Je parle d’ici parce que je sais que je ne puis plus rien pour toi. Là où tu respires rougeoie une plaie vibrante parmi les souches et les troncs entassés sur l’antique montagne de pierres… un arbre d’argile qui se consume lentement sur ses os. Parfois je me demande s'il existe une autre issue à l'asphyxie que la mort.

samedi, 03 mai 2008

Blogème XLVII

Ah ! mes petits rats de bibliothèque, mais ayons le courage pour une fois de sortir au grand jour pour nous laisser visiter par l’abeille, la fleur ou encore le nuage aux chemins effacés… Bien.

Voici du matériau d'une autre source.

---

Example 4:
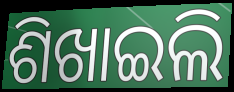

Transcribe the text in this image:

ଶିଖାଇଲି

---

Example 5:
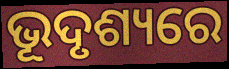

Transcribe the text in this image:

ଭୂଦୃଶ୍ୟରେ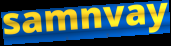
samnvay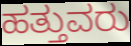
ಹತ್ತುವರು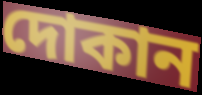
দোকান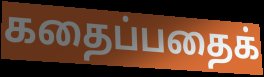
கதைப்பதைக்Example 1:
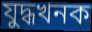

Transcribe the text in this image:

যুদ্ধখনক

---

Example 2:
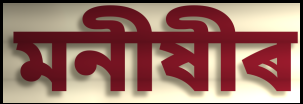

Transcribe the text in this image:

মনীষীৰ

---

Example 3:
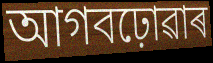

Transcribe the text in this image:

আগবঢ়োৱাৰ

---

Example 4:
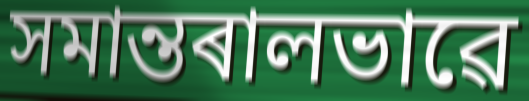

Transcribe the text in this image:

সমান্তৰালভাৱে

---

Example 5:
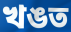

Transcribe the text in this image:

খঙত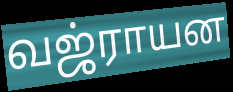
வஜ்ராயன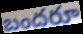
బందరూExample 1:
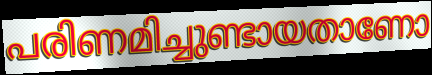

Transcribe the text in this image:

പരിണമിച്ചുണ്ടായതാണോ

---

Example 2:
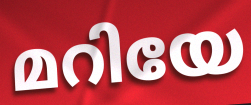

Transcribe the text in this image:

മറിയേ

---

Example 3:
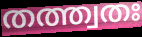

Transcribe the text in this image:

തത്ത്വതഃ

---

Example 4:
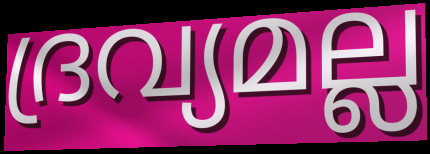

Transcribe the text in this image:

ദ്രവ്യമല്ല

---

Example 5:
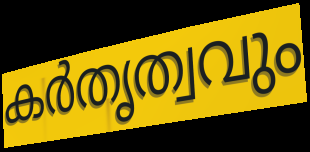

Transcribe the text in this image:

കർതൃത്വവുംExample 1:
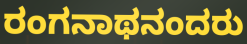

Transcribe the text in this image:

ರಂಗನಾಥನಂದರು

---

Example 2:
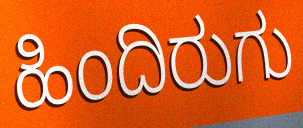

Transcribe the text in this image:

ಹಿಂದಿರುಗು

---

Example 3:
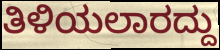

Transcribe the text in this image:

ತಿಳಿಯಲಾರದ್ದು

Que se passe-t-il alors ? La terre tremble comme dans les livres, l’ouragan se déchaîne, dangereux indubitablement, et l’on se rend compte qu’il n’y aura rien de plus à tirer de ce monde aussi prodigue qu’éphémère. Vite, les amis, sans hésiter, retournons à nos chères études !

vendredi, 02 mai 2008

Blogème XLVI

L’homme dont l’emploi est de verser le chloroforme sait qu’il n’a pas le droit de parler avant que ne s’éteigne la dernière plainte. Car parler c’est trop d’espérance sans doute.

jeudi, 01 mai 2008

Comme un manifeste...

Tu écriras sans te ménager ni ménager la langue qui t’a vu naître et dans laquelle tu as bâti ton berceau.

Tu écriras pour t’enfoncer dans cette zone franche où l’ombre se mêle à tout jamais à la fumée tournoyante des lampes.

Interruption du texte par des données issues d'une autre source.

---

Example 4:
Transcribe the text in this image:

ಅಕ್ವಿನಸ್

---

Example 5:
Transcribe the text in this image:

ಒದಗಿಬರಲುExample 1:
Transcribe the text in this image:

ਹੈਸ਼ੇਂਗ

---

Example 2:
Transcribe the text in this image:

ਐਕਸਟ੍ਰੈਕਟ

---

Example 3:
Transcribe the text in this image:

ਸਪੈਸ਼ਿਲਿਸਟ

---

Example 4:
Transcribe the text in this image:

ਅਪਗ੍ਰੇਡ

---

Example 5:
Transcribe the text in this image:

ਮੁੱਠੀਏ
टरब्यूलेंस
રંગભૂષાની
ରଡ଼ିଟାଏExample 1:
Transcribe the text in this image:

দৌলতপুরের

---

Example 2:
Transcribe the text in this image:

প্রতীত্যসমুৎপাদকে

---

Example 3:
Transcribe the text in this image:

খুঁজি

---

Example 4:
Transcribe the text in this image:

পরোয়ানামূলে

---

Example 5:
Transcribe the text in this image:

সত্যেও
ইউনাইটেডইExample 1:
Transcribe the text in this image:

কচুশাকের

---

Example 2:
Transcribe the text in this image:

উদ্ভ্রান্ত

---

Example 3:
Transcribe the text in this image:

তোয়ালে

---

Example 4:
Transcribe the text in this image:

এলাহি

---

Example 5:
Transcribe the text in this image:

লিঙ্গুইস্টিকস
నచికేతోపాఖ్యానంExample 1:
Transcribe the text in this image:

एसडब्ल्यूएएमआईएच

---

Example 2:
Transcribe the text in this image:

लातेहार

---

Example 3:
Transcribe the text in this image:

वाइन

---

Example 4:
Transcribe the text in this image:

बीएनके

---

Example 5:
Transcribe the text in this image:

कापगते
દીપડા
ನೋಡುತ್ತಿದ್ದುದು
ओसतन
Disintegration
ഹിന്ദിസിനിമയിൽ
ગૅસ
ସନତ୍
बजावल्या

Tu écriras pour la liberté, laissant de côté l’arrière-pensée de ramener qui que ce soit à la raison.

Tu écriras pour ceux que tu aimes – tes parents, ta femme, tes enfants surtout –, pour leur transmettre quelques bribes de l’inconstante mémoire qui te soutient encore.

Tu écriras pour détourner de leurs têtes innocentes les roulements de ta rage inguérissable.

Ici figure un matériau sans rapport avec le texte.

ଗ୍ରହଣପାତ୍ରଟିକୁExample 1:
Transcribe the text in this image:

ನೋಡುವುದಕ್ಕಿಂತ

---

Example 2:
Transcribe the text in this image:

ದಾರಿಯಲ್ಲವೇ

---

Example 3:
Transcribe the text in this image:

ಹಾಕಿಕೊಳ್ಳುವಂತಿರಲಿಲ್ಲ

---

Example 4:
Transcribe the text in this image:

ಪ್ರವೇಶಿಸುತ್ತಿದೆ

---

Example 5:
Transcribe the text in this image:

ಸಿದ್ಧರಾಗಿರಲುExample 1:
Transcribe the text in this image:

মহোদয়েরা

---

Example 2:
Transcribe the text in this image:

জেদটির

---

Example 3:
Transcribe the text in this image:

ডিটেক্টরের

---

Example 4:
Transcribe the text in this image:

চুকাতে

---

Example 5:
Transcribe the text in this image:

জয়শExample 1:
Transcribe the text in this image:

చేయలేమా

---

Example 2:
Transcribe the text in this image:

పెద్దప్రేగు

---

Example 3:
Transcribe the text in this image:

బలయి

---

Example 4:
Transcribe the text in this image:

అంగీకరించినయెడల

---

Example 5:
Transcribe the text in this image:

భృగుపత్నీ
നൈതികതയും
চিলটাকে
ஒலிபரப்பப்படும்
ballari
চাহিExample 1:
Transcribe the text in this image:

Tu écriras avec mesure, laissant s’envoler en pleine sagesse les mots hors de ta portée.

Tu écriras pour le chardonneret à l’étroit dans sa cage d’osier tendre.

Fais-toi un devoir de ne pas écarter le mal de ta plume, car c’est là qu’il s'avère le mieux éprouvé, le plus éblouissant.

Tu écriras pour les éclats de rire et les déboires. Pour manifester ton désaccord fondamental. Pour la promenade dominicale et tous les culs-de-sac de la vie.

Tu écriras pour brouiller le chemin.

Tu n’écriras pas ce qui ne manifeste nulle nécessité de s’écrire. Il résulte de ceci que bien souvent tu en seras réduit à écrire profusément rien que pour ne pas avoir à écrire pour de bon.

Tu ne singeras pas la décadence de l'époque, l'effort obstiné pour remplir le vide par le vide, cette errance de la parole dans les gigantesques toiles d'araignées dont s'entoure aujourd'hui toute forme d'expression soi-disant sérieuse.

Tu écriras non pour percer à jour tes semblables, ou pour en remontrer aux dieux, mais seulement dans l’espérance folle de connaître l’être dans chaque objet et le temps dans la matière de son évanouissement, ce qui à la fois recule et te pousse en avant vers l'inconnu de toi-même.

Tu écriras des heures durant, jusqu’à total épuisement si nécessaire, et ce chant indigent consumera l’oxygène qui te reste.

Tu écriras occasionnellement pour l’honneur, car ton nom est la dernière chose qu'il y a de noble sinon d’humain ici-bas, même si en cette affaire toute espèce d’honneur apparaît d’emblée et à tout jamais hors de propos.

Qu’est-ce que la poésie, sinon l'éclair unique d’une parole à contre-courant de l’épouvantable proximité des hommes entre eux, cette abjection dont résultent les multiples patois et bavardages de Babel ?

Sache que tu écriras pour échouer de toute façon.

Que ce soit là ta plus grande joie et ta seule fierté.